#### [What needs to be done]
Copy each line of text in the listing below without changing anything, and leave the pictures out.

*** Material shown ***

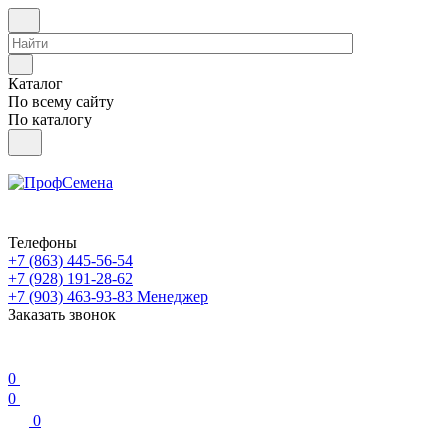
Каталог
По всему сайту
По каталогу
Телефоны
+7 (863) 445-56-54
+7 (928) 191-28-62
+7 (903) 463-93-83
Менеджер
Заказать звонок
0
0
0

*** End of Material shown ***

#### [Output]
Каталог
По всему сайту
По каталогу
Телефоны
+7 (863) 445-56-54
+7 (928) 191-28-62
+7 (903) 463-93-83
Менеджер
Заказать звонок
0
0
0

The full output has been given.